In a customer environment, they use their own intenal CA (based on AD CS) and issue RDP server certificates automatically to all RDP servers. In fact, they issue the certificates to all machines as most machine can be accessed remotely over RDP either by their own employees or some administrators staff.
They use the Remote Desktop Authentication EKU certificates (OID 1.3.6.1.4.1.311.54.1.2). The Remote Desktop Configuration service (SessionEnv) running on all the RDP servers (in fact, most of them are workstations) automatically enrolls for the the certificate if none is available. That works correctly. But it does not use the autoenrollment technology actually. It just requests the certificate "automatically". I say "automatically" because it does not need the Autoenroll permission on the certificate template. It makes do with the Enroll permission only, just like you were enrolling for a certificate manually. So rather to call it semi-automatically, because it does not require user action, but it also does not require the autoenrollment process.
Note - it is just the same behavior that you can observe with EFS.
And here comes the problem. They have autoenrollment technology enabled as well. And it also renews the certificates itself. What is worse, it does the renewal at some point prior the certificate expiration - typically at its 80% time of expiration. What the worst thing here is, is that the autoenrollment process also archives the existing, although still valid, certificate.

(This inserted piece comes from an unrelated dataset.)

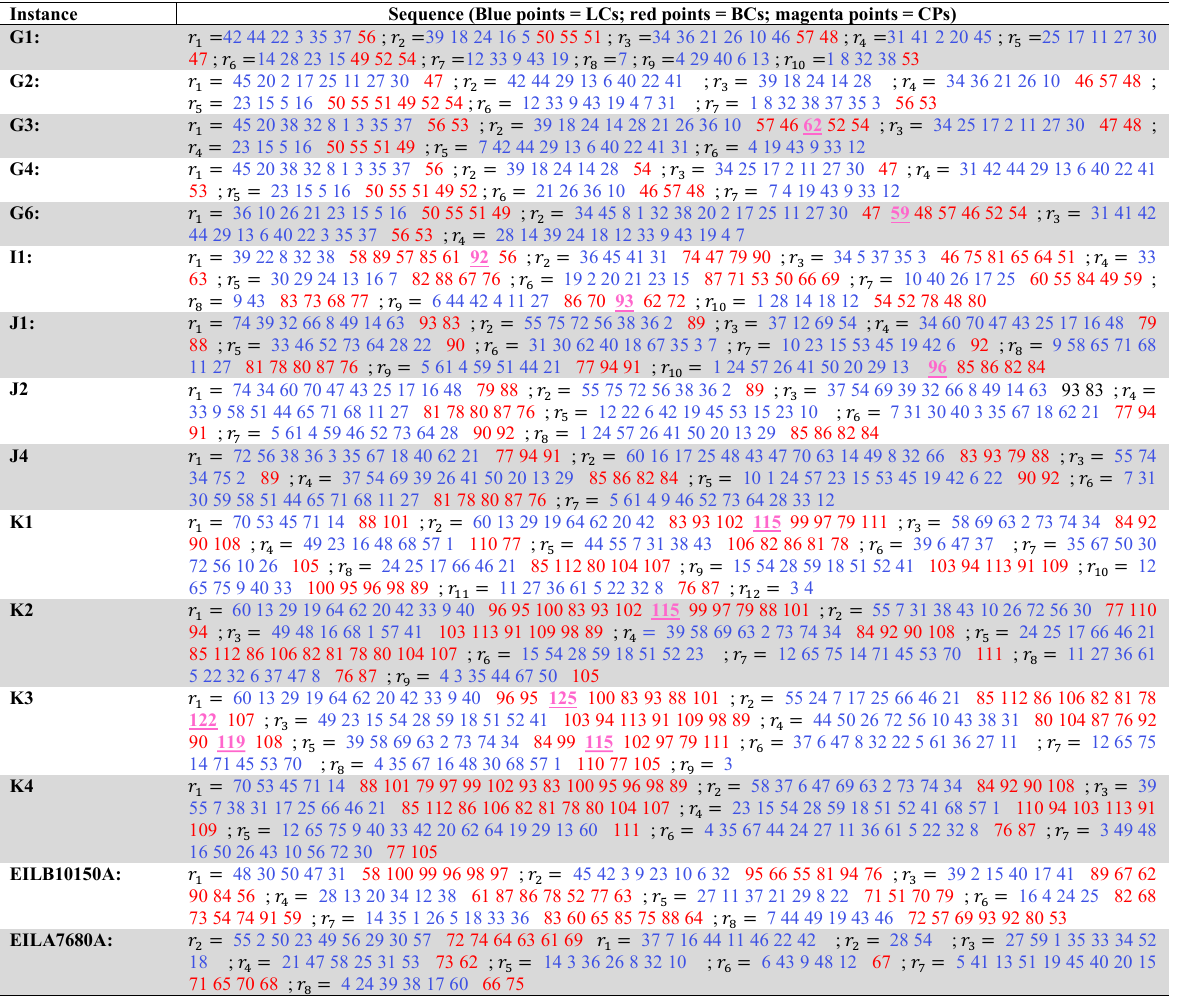
Detailed routes for the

And it confuses the Remote Desktop Configuration service (SessionEnv) completelly. If it sees a yet valid certificate, although it is already archived, it ignores the archive bit on the certificate and tries to use it. But, because the certificate is archived, it cannot be used by the SChannel SSP and the TLS/SSL connection fails with the following errors:
Remote Desktop Connection - the connection cannot proceed because
authentication is not enabled and the remote computer requires that
authentication be enabled to connect.
The identity of the remote computer cannot be verified. This problem
can occur if the remote computer is running a version of Windows that
is earlier than Windows Vista, or if the remote computer is not
configured to support server authentication.
Log: System
Source: Schannel
Event Id: 36870
Event level: Error
A fatal error occurred when attempting to access the SSL server credential
private key. The error code returned from the cryptographic module
is 0x8009030d. The internal error state is 10001.
Even if you yourself want to see the archived certificates on the server, you must enable it in the Certificates MMC console, in its View - Options - Archived certificates. Normally, you do not see archived certificates in the console by default. So no magic the SessionEnv service (or rather to say the SChannel SSP which performs the TLS actually) does not work correctly with such a confused setup.
How to solve it? You must either delete the archived certificates and restart the Remote Desktop Configuration service (SessionEnv), or you must replace the server certificate with the Remote Desktop Session Host Configuration console or with PowerShell.